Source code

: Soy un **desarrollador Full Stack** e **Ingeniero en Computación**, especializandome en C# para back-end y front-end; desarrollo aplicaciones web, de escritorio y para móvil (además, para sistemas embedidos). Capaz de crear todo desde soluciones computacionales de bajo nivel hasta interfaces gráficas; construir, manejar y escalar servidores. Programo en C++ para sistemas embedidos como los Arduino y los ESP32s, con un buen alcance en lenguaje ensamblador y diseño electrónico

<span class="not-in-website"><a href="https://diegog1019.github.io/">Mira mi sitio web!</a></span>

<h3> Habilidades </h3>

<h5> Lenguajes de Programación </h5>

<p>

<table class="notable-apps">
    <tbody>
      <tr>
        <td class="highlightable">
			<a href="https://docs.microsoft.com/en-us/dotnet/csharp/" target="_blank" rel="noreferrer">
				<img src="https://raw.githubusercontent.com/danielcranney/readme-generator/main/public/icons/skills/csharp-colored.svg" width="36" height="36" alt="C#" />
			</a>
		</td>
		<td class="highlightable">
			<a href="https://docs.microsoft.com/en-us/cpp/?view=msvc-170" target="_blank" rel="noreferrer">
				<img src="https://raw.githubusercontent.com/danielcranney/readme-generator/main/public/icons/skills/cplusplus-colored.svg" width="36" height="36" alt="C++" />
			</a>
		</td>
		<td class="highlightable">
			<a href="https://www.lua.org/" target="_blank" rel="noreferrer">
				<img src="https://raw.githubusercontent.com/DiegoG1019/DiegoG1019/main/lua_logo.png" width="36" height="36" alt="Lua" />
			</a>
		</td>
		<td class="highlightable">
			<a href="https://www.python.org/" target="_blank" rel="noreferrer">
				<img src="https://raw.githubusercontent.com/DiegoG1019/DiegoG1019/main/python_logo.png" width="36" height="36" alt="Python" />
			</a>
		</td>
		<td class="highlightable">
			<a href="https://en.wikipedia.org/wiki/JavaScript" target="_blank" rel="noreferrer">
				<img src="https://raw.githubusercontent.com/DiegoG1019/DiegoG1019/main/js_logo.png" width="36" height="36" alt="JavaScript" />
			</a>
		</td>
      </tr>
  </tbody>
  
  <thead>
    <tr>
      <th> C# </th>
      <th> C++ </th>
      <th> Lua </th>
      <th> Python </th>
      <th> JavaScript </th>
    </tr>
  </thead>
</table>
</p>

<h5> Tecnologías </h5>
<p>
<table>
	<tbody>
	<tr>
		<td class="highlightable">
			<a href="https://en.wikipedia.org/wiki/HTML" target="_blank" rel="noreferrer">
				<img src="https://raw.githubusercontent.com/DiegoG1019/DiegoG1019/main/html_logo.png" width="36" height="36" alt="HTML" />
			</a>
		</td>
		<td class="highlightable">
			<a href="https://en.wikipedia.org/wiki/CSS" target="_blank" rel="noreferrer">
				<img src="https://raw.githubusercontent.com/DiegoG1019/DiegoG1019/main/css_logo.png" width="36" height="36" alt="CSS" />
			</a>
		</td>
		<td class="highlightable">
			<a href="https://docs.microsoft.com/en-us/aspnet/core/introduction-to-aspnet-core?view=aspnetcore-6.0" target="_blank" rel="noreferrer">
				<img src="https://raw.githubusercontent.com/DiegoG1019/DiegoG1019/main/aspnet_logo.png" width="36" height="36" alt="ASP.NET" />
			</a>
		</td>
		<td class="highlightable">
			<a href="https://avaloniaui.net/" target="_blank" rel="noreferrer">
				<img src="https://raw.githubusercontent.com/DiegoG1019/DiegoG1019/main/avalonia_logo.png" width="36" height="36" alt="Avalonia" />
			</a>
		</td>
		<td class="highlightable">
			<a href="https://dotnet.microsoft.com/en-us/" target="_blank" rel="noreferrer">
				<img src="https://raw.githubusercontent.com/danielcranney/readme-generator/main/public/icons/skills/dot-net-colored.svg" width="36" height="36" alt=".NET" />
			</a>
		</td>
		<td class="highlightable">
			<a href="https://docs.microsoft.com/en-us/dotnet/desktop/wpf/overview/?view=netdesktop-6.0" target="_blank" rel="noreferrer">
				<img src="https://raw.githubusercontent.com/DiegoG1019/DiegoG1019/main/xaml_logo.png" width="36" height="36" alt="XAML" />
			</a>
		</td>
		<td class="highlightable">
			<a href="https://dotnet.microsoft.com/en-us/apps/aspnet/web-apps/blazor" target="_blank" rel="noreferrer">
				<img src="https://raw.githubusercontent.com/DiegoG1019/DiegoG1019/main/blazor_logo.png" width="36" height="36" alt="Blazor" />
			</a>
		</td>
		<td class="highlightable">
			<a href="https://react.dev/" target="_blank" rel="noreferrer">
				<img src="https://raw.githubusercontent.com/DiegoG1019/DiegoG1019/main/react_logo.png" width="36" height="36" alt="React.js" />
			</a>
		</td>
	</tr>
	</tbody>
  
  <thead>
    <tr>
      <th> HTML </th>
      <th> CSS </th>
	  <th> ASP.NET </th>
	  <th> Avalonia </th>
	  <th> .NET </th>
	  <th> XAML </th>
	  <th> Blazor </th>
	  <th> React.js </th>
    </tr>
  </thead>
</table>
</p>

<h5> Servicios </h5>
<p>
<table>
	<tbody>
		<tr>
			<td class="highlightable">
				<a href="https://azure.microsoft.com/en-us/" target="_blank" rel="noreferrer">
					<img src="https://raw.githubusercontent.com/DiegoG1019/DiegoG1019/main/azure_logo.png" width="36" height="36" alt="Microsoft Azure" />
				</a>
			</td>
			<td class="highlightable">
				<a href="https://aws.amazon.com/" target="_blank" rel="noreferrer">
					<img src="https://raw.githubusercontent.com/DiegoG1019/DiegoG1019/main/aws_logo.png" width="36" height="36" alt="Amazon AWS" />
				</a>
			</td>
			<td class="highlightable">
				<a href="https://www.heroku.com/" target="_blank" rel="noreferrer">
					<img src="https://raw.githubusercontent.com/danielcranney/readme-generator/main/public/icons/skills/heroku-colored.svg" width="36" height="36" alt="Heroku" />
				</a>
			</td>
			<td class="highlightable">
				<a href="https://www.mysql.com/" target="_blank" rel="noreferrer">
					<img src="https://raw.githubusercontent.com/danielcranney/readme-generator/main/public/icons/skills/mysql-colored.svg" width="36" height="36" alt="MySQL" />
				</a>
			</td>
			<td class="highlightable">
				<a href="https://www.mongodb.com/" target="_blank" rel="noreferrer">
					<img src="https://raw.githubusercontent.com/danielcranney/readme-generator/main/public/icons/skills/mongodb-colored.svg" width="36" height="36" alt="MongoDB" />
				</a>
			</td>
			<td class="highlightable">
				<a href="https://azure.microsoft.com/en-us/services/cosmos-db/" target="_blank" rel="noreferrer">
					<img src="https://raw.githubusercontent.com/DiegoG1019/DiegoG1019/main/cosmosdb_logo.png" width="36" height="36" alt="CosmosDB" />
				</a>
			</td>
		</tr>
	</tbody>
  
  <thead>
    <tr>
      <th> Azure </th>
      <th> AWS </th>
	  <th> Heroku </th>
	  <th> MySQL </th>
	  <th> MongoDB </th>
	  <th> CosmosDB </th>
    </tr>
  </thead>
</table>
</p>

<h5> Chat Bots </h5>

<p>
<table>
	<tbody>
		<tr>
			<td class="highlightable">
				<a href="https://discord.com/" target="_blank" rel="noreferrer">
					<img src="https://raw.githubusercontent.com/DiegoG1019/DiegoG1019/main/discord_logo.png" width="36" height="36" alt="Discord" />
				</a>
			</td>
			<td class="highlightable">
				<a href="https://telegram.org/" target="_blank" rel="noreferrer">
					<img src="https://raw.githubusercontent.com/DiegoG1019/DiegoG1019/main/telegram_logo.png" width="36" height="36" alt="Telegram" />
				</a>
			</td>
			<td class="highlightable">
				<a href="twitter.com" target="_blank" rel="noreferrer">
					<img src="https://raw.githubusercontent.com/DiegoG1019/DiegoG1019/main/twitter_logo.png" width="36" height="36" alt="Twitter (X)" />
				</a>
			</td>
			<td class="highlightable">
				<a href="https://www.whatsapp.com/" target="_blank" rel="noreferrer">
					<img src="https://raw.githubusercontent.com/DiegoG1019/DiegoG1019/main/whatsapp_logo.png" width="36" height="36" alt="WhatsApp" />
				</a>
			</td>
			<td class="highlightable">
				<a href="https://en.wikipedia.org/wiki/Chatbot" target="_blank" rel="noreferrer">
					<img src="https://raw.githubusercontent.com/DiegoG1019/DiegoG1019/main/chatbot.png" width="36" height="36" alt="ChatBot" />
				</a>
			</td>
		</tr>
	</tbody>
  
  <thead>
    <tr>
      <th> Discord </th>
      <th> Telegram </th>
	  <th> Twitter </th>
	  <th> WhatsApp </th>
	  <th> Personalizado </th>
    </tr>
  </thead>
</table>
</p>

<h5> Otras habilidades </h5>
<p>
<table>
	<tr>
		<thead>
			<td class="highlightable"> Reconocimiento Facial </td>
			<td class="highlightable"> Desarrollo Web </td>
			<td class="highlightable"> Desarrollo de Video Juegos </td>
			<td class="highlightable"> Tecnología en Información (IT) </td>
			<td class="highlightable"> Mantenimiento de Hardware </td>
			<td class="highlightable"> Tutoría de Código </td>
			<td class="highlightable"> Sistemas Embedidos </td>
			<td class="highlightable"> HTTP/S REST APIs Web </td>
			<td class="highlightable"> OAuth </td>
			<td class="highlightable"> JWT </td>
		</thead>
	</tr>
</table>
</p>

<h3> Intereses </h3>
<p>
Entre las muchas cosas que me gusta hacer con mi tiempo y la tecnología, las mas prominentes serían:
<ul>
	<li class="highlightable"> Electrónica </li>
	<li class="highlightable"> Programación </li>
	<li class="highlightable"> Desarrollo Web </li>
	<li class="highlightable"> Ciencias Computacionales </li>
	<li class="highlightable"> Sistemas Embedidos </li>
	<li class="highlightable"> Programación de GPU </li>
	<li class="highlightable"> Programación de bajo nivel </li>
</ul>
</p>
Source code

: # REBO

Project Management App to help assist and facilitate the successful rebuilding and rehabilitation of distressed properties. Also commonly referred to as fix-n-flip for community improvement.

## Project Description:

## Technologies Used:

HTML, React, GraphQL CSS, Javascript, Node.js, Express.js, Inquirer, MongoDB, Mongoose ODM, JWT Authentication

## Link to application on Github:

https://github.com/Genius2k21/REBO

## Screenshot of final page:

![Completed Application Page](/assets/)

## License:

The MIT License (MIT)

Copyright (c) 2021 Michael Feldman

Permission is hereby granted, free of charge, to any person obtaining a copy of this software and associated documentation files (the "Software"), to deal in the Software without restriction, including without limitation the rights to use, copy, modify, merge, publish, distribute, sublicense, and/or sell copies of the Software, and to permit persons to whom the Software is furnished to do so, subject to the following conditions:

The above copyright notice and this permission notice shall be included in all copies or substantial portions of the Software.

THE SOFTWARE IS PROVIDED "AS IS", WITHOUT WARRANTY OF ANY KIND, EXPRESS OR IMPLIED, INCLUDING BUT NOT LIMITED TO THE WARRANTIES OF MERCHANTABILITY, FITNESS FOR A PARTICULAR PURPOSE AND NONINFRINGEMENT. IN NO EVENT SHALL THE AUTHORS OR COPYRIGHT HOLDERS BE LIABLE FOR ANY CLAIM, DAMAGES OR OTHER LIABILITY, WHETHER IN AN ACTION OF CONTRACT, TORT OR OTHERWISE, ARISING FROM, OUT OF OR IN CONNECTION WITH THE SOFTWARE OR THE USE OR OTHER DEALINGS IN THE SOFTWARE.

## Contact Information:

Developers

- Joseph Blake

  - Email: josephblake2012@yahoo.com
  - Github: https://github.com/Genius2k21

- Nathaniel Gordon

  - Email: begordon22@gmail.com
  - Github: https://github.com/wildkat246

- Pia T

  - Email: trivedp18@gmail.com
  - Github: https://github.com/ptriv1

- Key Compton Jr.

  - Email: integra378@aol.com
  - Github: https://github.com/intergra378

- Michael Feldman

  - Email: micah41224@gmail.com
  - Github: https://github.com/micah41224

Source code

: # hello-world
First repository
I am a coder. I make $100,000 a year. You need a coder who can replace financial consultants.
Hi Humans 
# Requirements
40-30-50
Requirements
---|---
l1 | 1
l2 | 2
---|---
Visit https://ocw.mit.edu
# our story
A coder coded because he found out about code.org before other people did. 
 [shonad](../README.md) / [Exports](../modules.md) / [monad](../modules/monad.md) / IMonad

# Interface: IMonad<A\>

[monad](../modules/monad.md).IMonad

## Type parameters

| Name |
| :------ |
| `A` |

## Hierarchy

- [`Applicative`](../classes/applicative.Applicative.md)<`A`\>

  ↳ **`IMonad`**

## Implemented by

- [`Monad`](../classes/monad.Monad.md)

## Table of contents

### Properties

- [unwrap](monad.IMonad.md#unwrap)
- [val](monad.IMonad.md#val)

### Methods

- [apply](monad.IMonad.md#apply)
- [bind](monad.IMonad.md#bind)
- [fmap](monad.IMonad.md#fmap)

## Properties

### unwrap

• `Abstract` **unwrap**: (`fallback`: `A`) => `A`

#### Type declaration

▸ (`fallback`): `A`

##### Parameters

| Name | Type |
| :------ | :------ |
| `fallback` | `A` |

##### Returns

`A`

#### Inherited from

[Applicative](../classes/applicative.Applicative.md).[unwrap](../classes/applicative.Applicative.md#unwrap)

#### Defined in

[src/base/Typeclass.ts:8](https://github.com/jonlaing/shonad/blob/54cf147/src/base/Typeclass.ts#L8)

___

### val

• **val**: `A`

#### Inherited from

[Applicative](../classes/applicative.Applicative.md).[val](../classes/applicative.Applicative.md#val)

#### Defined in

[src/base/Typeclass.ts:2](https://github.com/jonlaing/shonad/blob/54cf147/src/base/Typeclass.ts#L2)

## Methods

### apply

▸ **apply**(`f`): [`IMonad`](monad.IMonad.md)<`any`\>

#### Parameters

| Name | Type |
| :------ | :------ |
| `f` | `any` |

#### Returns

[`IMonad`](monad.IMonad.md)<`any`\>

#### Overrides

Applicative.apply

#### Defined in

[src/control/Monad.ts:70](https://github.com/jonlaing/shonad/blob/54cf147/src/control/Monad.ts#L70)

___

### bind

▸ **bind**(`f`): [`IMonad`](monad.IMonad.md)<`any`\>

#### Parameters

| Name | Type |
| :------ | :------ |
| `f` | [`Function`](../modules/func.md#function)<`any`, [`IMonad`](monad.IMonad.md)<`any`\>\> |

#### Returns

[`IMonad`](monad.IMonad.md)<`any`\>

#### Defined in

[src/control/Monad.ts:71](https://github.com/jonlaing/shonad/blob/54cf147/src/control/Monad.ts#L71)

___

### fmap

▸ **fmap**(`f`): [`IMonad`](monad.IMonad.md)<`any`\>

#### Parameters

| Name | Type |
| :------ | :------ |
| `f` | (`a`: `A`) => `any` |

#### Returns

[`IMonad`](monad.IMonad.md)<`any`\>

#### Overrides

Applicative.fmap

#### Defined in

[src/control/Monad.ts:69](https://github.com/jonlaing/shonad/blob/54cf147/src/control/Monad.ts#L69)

------------------------------------

- What you have to do:
In the material, replace "Habilidades" with "Competencias" in the lines running from the one containing "y diseño electrónico" through the one containing "<h3> Habilidades </h3>", inclusive. Give back only those lines, with everything else left unchanged.

- Solution to the exercise:
: Soy un **desarrollador Full Stack** e **Ingeniero en Computación**, especializandome en C# para back-end y front-end; desarrollo aplicaciones web, de escritorio y para móvil (además, para sistemas embedidos). Capaz de crear todo desde soluciones computacionales de bajo nivel hasta interfaces gráficas; construir, manejar y escalar servidores. Programo en C++ para sistemas embedidos como los Arduino y los ESP32s, con un buen alcance en lenguaje ensamblador y diseño electrónico

<span class="not-in-website"><a href="https://diegog1019.github.io/">Mira mi sitio web!</a></span>

<h3> Competencias </h3>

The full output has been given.